→ **GIVEN DATA**:

»»

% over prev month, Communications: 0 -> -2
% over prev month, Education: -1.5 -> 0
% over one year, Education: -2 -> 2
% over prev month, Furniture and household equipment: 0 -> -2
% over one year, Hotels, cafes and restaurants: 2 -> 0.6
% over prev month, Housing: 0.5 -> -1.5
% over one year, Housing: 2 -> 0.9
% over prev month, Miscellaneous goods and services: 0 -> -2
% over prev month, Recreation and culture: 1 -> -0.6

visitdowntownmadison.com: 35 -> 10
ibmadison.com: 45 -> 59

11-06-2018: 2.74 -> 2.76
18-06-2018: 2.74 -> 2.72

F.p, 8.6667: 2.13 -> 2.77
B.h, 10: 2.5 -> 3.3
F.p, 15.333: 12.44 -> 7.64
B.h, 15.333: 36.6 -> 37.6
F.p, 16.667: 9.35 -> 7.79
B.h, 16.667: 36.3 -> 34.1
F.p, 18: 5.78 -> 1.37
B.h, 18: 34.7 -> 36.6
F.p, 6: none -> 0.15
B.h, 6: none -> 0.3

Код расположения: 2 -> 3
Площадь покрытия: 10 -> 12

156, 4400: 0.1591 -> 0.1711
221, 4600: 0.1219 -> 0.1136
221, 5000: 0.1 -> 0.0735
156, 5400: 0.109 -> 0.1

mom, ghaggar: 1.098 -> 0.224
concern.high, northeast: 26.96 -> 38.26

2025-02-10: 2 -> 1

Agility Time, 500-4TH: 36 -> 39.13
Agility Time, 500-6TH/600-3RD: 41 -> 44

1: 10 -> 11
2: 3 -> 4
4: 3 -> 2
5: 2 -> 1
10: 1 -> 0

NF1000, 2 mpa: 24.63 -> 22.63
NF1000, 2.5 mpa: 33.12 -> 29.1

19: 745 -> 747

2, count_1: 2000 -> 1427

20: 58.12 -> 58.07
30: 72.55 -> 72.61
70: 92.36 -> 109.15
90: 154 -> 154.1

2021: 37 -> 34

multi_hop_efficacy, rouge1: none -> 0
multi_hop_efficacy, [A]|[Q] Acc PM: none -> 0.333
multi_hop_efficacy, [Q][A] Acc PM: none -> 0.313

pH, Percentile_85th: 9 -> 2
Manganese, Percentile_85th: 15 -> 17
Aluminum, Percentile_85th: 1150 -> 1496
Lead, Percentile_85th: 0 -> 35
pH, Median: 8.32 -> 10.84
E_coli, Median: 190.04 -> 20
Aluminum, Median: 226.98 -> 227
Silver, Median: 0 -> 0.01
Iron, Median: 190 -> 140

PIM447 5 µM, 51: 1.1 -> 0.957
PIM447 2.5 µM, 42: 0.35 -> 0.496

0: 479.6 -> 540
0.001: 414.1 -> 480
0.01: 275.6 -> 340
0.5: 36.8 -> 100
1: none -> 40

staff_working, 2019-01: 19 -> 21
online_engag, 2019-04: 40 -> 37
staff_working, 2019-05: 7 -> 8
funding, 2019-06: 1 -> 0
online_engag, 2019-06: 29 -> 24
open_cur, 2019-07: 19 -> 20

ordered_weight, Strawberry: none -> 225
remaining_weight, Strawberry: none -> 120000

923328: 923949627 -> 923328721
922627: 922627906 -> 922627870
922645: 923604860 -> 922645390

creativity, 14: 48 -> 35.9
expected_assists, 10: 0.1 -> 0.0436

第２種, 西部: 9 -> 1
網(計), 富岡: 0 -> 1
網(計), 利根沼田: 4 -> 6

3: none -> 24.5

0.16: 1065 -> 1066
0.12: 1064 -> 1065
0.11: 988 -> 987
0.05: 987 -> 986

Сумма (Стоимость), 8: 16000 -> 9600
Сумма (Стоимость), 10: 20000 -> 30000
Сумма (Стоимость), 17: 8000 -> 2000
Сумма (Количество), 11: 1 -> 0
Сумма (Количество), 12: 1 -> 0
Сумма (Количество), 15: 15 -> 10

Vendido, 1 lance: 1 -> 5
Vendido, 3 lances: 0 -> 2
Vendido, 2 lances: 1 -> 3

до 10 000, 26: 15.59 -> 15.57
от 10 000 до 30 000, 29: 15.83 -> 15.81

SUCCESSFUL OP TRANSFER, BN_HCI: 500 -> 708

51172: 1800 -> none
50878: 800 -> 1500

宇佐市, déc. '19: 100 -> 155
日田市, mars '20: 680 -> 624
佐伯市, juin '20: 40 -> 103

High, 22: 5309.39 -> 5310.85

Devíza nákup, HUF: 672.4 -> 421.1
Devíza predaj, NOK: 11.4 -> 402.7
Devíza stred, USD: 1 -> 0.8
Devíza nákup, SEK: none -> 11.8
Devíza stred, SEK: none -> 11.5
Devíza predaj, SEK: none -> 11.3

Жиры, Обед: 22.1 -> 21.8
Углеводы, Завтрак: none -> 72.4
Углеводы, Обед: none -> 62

««

→ **TASK BRIEF**: Search the entries above for lines holding the string "Education", then report only how many there are.

→ **EXERCISE ANSWER**: 2